Not only do I want my children to know and understand that it is okay to be themselves, but I also don’t want them to get in the comparison game. I don’t want them to see themselves as better or worse than someone else. I want them to see others as beautiful individuals who are unique and valuable.
My kids have their own set of strengths and weaknesses. As they have grown some of the strengths and weaknesses have been quite obvious. I have taken the approach of not pathologizing the weaknesses. I remember one visit to a doctor awhile back and the doctor asked if my child had difficulties in a certain area (personality related). I said yes. She asked me if I had gotten help for it. This was in front of the child too. I just responded that this difficulty was just a part of who my kid was and that things were fine. Do you know what? I noticed that after that doctor’s visit, my child was much more comfortable with himself and this area of difficulty wasn’t quite as difficult anymore.

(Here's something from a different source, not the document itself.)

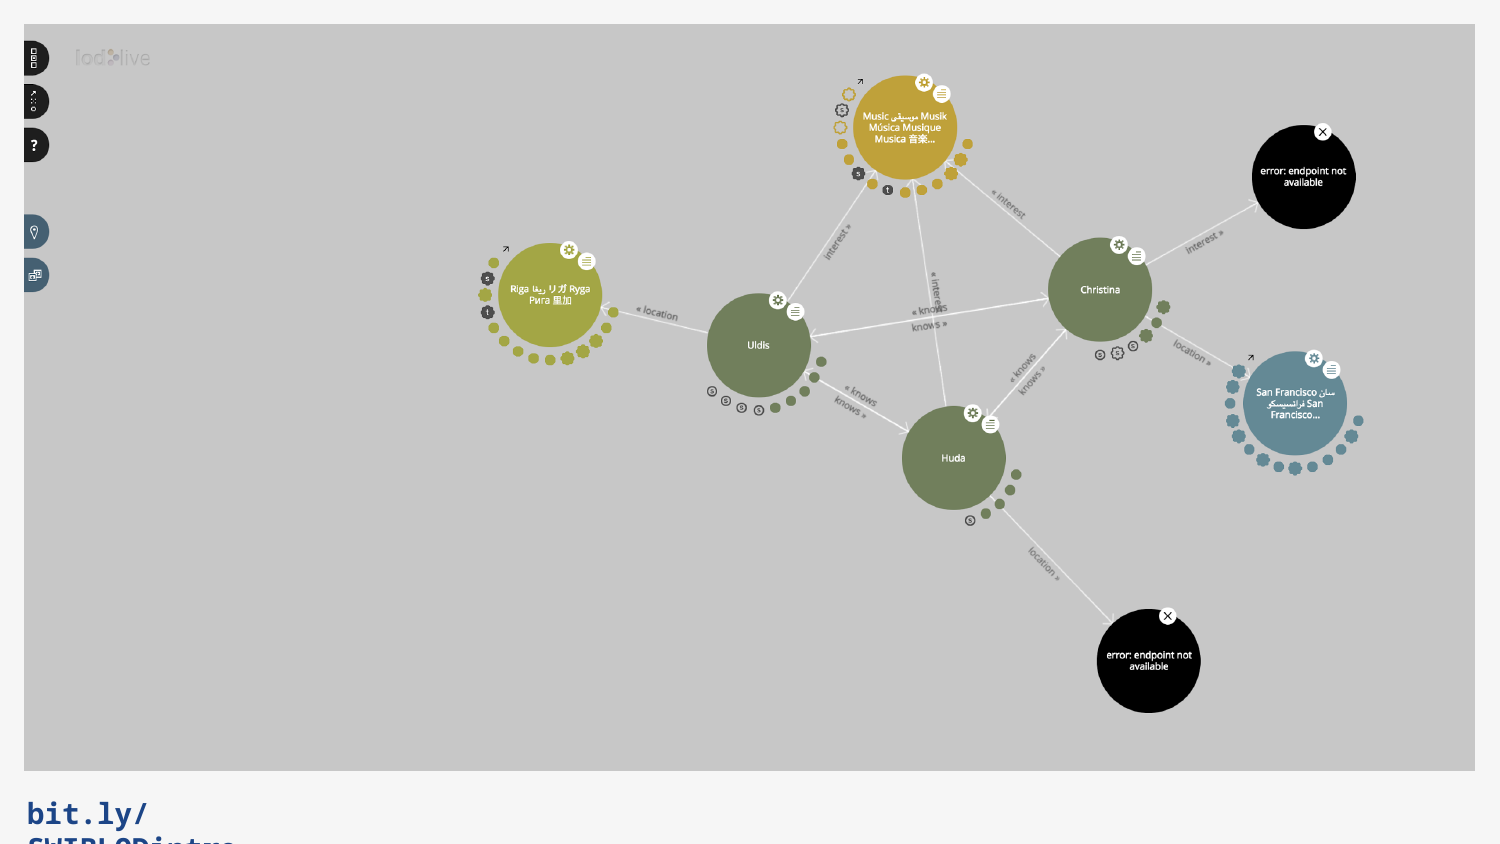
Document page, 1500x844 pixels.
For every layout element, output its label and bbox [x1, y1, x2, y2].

picture [24, 24, 1475, 771]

The visit reminded me of how important it is to teach my children to be okay with who they were made to be. It is okay if they are good at math or if they struggle with it. It is okay if they are the life of the party or if they prefer to stay at home. It is okay for my kids to be themselves. In so doing, they are learning to opt out of the comparison game. They are learning that others can be different and that is okay.
In the past few years I’ve also seen these ideas carryover to our homeschool. My kids have different strengths in academic areas. My younger son has almost caught up to my older son in math. This doesn’t bother my oldest son in the least. In fact, a couple weeks ago they hatched a plan to let my oldest son not do math for a while so they could end up doing math together. While that plan wasn’t going to fly, I was happy that my younger son’s strength was a non-issue to my older son. He realized that his brother is different and has different strengths. At the same time, he knows he has strengths that his brother does not have.
I think a big part of learning to accept the differences of others is to first accept yourself as a unique individual with your own set of strengths and weaknesses. I will continue to do what I can to help my children be okay with who they were made to be. I will continue to teach them to opt out of comparisons and see people as valuable with all their unique qualities. People are different. And that is okay.